C’è un ulteriore argomento, che reputiamo decisivo. Come ci ricorda l’interprete [13], esiste un “orientamento, prevalente in dottrina e accolto dalla Corte costituzionale, volto ad ammettere la derogabilità da parte delle norme comunitarie delle norme costituzionali che non siano principi fondamentali della Costituzione.” Quali sono i principi fondamentali – e dunque intoccabili - della nostra Carta costituzionale? Sicuramente quelli contenuti negli articoli che vanno dall’uno al tredici [14], ma anche – a parer nostro – quelli che prevedono diritti fondamentali per l’individuo e la collettività (istruzione, sanità, libertà ecc.). Una norma europea che contraddicesse tali enunciati sarebbe irreparabilmente incostituzionale, e come tale andrebbe dichiarata illegittima dalla Consulta [15].
 
Il divieto di pagare i fornitori appare in insanabile contrasto – almeno – con l’articolo 1, che fonda la Repubblica sul lavoro, inteso come attività produttiva, senza distinzioni tra attività subordinata, imprenditoriale e professionale; con l’articolo 4, esplicativo del precedente, che impone allo Stato di promuovere “le condizioni che rendano effettivo questo diritto”; con l’articolo 3, in materia di eguaglianza sostanziale [16]; con l’articolo 5, che “riconosce e promuove le autonomie locali” (le quali vengono poste, dall’attuale patto, nell’assoluta impossibilità di “curare gli interessi e promuovere lo sviluppo della propria comunità [17]”); con l’articolo 41 (libertà di iniziativa privata) e con l’articolo 97, che prevede il “buon andamento dell’amministrazione”.
 
C’è di più: il mancato riferimento, in Costituzione, ad un obbligo dello Stato di comportarsi correttamente deriva dal fatto che la buona fede dell’autorità è condicio sine qua non dell’esistenza stessa di un ordinamento giuridico, oltre che della perdurante validità del patto sociale con cui i cittadini, titolari del potere sovrano, accettano liberamente di sottostare a delle regole in nome dell’interesse collettivo. Uno Stato inadempiente ai propri doveri essenziali perde qualsiasi legittimazione, e il suo potere può essere disconosciuto dai membri della comunità.

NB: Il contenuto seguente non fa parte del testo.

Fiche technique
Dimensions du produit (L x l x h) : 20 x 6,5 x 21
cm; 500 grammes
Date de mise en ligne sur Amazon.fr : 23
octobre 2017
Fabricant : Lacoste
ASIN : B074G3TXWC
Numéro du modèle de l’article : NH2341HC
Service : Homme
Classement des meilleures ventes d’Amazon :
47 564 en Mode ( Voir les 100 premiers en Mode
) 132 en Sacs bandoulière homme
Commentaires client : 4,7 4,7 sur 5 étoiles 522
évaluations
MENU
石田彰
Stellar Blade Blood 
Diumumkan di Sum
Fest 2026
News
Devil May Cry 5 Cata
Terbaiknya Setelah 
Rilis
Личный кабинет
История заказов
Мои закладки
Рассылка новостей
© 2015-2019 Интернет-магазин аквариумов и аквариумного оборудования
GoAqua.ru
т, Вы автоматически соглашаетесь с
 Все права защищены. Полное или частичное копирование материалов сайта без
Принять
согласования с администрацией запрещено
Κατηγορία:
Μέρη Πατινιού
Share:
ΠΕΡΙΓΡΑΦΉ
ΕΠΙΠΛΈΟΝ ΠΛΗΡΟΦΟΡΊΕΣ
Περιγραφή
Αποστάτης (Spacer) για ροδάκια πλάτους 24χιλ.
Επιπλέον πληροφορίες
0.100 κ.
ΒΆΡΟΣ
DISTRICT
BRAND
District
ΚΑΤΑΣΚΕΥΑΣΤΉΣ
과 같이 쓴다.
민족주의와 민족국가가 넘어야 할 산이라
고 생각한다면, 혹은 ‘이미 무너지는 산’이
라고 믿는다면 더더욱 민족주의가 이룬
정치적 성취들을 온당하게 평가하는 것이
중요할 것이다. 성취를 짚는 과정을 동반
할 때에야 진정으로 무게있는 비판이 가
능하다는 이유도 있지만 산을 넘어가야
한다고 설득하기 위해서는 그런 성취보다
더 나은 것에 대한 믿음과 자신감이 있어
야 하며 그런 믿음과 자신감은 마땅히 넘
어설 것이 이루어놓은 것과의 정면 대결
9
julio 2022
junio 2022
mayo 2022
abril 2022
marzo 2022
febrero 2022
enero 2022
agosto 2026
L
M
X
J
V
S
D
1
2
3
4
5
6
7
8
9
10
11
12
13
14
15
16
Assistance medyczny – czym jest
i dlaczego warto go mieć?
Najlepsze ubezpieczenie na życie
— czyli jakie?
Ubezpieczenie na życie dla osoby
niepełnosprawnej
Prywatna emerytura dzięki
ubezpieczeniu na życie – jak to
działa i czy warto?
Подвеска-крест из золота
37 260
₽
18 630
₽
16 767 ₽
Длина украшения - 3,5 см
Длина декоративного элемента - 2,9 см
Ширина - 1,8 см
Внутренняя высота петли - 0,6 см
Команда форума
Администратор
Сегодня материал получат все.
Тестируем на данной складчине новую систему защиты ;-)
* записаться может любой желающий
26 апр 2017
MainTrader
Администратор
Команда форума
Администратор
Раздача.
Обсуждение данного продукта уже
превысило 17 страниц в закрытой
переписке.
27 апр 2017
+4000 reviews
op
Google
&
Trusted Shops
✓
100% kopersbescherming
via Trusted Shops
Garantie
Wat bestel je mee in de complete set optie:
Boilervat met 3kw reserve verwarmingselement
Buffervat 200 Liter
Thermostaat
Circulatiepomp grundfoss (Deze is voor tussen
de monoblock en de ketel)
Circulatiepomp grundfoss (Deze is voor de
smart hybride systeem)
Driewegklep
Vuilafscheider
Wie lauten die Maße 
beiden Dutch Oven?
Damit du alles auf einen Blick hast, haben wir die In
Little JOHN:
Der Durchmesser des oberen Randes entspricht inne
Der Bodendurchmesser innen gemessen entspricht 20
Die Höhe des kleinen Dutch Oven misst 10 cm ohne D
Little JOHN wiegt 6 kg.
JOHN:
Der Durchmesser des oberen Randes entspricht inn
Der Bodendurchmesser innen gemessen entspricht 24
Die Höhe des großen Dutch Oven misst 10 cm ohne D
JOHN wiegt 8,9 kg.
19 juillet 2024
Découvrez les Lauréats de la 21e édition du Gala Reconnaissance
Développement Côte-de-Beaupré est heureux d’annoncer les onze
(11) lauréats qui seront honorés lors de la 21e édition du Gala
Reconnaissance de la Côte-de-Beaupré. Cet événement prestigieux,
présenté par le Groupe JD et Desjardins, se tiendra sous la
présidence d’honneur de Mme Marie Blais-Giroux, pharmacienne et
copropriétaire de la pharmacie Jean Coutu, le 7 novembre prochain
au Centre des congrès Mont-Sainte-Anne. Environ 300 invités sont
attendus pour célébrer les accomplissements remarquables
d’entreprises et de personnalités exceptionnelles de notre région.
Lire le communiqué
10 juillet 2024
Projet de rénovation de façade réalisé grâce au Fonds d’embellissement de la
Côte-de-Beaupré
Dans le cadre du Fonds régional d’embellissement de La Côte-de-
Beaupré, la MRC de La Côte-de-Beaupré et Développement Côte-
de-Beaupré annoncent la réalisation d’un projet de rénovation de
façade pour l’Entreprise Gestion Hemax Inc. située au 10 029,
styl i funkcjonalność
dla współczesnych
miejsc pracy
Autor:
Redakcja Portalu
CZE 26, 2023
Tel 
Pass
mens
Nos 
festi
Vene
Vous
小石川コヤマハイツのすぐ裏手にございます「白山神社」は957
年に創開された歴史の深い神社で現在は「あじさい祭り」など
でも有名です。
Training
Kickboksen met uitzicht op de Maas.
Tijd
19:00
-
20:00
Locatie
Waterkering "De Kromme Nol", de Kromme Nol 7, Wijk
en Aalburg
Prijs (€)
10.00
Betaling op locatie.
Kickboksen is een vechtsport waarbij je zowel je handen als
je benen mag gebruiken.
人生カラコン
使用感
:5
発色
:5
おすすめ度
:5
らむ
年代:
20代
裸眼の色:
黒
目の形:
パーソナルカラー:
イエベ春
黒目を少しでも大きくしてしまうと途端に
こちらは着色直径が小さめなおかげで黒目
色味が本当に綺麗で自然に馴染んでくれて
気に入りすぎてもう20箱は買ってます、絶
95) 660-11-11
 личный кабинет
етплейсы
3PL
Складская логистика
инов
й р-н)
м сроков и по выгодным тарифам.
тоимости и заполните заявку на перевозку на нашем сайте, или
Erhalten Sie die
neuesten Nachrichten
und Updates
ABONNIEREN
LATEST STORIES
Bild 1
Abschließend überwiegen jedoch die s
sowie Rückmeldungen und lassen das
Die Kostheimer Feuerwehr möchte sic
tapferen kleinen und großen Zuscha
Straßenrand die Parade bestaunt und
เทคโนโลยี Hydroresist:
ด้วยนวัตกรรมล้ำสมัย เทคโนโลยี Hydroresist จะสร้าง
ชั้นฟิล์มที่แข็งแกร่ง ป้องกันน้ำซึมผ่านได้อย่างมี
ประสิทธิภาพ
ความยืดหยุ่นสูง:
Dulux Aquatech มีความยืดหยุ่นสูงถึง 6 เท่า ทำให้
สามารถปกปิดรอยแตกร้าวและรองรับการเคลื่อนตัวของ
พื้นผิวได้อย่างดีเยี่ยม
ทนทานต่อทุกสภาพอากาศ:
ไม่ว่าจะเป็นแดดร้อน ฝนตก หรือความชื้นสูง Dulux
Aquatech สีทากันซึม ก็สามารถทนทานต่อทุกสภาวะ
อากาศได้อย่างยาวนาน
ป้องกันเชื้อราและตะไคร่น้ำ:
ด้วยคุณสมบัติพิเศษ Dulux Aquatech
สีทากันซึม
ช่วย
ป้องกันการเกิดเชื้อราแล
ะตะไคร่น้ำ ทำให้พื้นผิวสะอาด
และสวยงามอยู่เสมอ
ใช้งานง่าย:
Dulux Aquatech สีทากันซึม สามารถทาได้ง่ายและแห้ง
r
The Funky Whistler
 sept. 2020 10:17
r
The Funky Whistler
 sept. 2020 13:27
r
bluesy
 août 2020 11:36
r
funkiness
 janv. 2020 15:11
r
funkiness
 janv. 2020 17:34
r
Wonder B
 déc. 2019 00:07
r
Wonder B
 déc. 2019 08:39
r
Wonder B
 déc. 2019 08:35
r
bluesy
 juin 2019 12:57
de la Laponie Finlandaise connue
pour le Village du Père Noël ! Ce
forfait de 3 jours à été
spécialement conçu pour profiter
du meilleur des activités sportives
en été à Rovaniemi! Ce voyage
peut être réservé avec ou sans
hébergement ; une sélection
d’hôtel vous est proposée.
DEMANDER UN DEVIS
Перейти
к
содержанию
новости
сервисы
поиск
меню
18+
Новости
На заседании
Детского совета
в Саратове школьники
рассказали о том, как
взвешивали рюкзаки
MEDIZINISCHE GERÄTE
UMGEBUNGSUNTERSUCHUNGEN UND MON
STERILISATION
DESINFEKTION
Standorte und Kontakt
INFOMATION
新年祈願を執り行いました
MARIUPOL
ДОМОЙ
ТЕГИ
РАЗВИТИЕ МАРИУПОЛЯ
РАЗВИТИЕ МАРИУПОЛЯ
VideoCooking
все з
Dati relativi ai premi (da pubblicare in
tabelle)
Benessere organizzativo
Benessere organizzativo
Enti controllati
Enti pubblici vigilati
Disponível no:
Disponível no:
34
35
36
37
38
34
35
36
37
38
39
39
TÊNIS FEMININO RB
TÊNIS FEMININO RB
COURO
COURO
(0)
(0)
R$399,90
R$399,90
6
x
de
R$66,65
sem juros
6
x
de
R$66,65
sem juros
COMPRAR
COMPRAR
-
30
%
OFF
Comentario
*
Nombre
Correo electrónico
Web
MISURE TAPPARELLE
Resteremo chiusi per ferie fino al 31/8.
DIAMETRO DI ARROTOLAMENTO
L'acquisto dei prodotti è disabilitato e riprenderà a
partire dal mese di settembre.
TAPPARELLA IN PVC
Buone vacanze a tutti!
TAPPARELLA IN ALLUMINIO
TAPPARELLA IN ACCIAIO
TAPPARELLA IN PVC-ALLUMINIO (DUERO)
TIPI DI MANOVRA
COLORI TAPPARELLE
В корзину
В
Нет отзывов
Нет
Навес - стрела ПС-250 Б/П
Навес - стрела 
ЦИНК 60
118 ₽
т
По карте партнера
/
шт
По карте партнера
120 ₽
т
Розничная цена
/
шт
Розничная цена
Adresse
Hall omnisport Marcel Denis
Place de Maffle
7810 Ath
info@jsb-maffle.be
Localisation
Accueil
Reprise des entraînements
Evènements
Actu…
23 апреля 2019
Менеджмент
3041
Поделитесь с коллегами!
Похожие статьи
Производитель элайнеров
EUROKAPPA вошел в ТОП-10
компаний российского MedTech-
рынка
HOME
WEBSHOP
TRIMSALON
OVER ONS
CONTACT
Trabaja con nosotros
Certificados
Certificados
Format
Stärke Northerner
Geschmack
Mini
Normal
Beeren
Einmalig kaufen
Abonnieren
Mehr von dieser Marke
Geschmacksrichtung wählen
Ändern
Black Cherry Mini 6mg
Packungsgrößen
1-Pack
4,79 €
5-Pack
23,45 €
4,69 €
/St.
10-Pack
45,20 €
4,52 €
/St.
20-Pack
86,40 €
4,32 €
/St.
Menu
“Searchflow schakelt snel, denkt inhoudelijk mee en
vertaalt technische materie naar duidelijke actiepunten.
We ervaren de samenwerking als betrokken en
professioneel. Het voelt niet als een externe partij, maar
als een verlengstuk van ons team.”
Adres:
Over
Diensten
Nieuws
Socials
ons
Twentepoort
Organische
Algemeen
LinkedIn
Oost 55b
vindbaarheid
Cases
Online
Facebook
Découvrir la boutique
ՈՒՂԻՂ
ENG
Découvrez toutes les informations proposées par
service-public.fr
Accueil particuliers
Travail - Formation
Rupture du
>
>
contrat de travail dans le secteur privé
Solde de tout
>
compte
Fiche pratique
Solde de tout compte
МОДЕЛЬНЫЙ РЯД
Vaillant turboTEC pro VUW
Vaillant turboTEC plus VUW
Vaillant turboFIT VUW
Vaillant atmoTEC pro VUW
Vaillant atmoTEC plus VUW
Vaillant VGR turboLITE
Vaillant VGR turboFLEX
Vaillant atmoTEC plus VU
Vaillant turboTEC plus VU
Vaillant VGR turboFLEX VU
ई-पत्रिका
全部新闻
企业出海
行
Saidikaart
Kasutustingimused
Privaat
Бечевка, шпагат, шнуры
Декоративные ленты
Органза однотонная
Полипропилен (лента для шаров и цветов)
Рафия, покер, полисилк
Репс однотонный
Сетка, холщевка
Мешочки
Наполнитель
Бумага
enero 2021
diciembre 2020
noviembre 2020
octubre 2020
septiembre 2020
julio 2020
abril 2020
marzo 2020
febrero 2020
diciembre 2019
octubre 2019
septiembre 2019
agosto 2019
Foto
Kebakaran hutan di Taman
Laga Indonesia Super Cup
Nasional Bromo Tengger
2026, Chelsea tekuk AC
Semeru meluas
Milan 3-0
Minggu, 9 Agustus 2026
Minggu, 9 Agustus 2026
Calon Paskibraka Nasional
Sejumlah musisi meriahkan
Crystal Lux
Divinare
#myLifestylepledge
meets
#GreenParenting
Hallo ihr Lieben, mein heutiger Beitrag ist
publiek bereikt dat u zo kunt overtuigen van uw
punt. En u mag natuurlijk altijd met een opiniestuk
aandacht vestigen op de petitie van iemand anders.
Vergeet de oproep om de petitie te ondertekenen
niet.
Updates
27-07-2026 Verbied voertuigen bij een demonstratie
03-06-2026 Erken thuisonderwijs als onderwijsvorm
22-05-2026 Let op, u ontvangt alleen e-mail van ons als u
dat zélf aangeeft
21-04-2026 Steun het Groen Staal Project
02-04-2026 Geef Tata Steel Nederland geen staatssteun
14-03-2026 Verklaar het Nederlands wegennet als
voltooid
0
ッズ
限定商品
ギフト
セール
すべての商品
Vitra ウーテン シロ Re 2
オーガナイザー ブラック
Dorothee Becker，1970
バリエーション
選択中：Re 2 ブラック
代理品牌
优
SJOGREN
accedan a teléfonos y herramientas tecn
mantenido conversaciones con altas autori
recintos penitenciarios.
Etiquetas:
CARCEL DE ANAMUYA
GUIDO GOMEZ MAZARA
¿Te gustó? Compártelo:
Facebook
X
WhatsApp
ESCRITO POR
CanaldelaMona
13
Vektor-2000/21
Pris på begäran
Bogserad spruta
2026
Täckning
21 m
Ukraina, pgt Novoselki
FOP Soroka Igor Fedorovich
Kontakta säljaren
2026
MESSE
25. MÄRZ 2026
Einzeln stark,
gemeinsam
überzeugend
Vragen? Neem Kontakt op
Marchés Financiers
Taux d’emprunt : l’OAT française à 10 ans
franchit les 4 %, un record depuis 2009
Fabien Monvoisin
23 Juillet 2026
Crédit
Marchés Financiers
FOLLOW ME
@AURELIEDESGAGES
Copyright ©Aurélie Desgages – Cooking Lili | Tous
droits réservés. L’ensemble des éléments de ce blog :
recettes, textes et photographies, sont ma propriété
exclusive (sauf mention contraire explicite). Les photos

Senza arrivare, comunque, all’aperta ribellione, i sindaci potrebbero invocare lo stato di necessità o, meglio ancora, l’adempimento di un preciso dovere (quello di pagare i creditori dell’ente) che - secondo una norma penalistica [18] espressione di una regola generale – esclude l’antigiuridicità e, dunque, la punibilità del comportamento adottato.
 
In verità, in questi ultimi giorni, tanto la Commissione europea (per bocca del berlusconiano Tajani e dell’amerikano Olli Rehn) quanto il Governo in scadenza hanno dimostrato disponibilità a trattare; vedremo se, e in che misura, alle dichiarazioni seguiranno i fatti.
La vibrante protesta dei sindaci italiani e l’assai più clamorosa mobilitazione dei cittadini ciprioti sembrano poter conseguire risultati apprezzabili: non sappiamo come si concluderanno le due vicende, ma di giorno in giorno si rafforza in noi la convinzione che solo una massiccia pressione popolare, ben coordinata a livello sovranazionale, possa rappresentare un effettivo ostacolo per un ramificato sistema di potere che ambisce - scopertamente - a saccheggiare l’Europa.